Communicating by voice in Second Life
For my final PhD study I’m looking at how the introduction of voice into Second Life in 2007 has impacted people’s experience of this virtual world. I’ve taken a kind of ethnographic approach, becoming a resident to understand the place and the people. I am also conducting more purposive data-gathering, such as interviewing residents. I conducted interviews both in Second Life and face-to-face depending on circumstances.
The situation in SL is more complex than that in game worlds, because while MMORPGs are socially complex, at least broadly speaking everyone is there for the same purpose. SL has no defined goals, and different kinds of people are doing very different things with it. So it’s hard to make a simple statement like “communicating using medium X has the following pros and cons for Second Life users” – because media effects will have different impacts on different types of use. I’ve come to the conclusion that to do this analysis I have to divide SL users into categories, then analyze the usefulness of each medium with respect to each category. That would produce a matrix with two dimensions: medium and user-type.
Step one is to decide on an appropriate set of user types.
A popular belief in the SL community is that there are two kinds of SL users: immersionists and augmentationists. I think there is some validity to this, but they might more usefully be seen as attitudes, or kinds of use, rather than kinds of users, so that an individual could switch between these attitudes according to situation. (See Henrik Bennetsen‘s essay on these types.)
Immersionists correspond roughly to the role-players in MMORPGs. They seek to maintain an online identity which is independent of their RL identity. For these people, the ability of virtual worlds to support identity play is an attractive feature of the technology. Sherry Turkle documented this practice a decade ago in her book “Life on the Screen”.
Augmentationists, on the other hand, see virtual worlds as communication media. They project their real-life identity into SL in order to engage in mediated interaction with other RL identities. For example, they might use SL to teach a class, or hold a business meeting. They are not playing a character (any more than in real life), but are being themselves.
In the debate over the introduction of voice into SL, it has been argued that immersionists should prefer the relative anonymity of communicating by text while augmentationists would embrace the efficiency and immediacy of voice. (See Tom Boellstorf, “Coming of age in Second Life” pp 112-6 for a discussion of immersionist attitudes to voice.)

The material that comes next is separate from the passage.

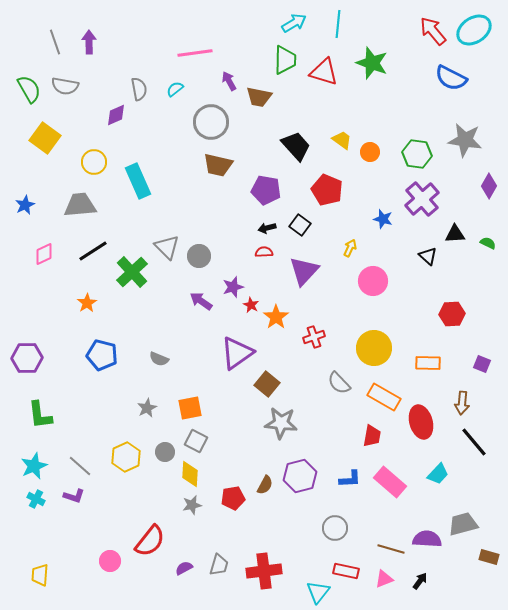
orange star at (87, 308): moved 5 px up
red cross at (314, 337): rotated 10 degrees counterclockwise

I’m going to assert that the immersionist-augmentationist distinction divides the large number of virtual-world use-cases into two high-level categories. (To test this we could try to list the purposes to which SL is put, and see if they fit the categories.) A user’s purpose influences their style of use, and the relative utility of different communication media. There are many kinds of SL users doing many kinds of things. For example, I have interviewed academics who teach RL university classes in SL, business people who sell virtual goods, workers who use SL for job-related collaboration, artists who make virtual sculptures, people who use it as a place for cyber-sex, or to meet people for RL sex, people who like to chat with RL friends or SL friends, people who like to participate in large discussion groups, people who like building, and people who like looking at other people’s buildings. These examples only scratch the surface: a quick glance through Second Life’s lists of groups and events hints at the variety of uses of SL. Can all these examples can be straightforwardly contained within the broader imm/aug categories? Boellstorf suggests that “immersionist” and “augmentationist” might more usefully be thought of as ideal types, at the ends of a spectrum along which real users might be placed, or even move, according to mood and situation. I agree. I am also aware that these are contested categories. But even if the imm/aug dimension is dynamic and gradual rather than clear-cut and static, the popularity of the categorization suggests that it represents something significant about differences in the types of use people make of Second Life.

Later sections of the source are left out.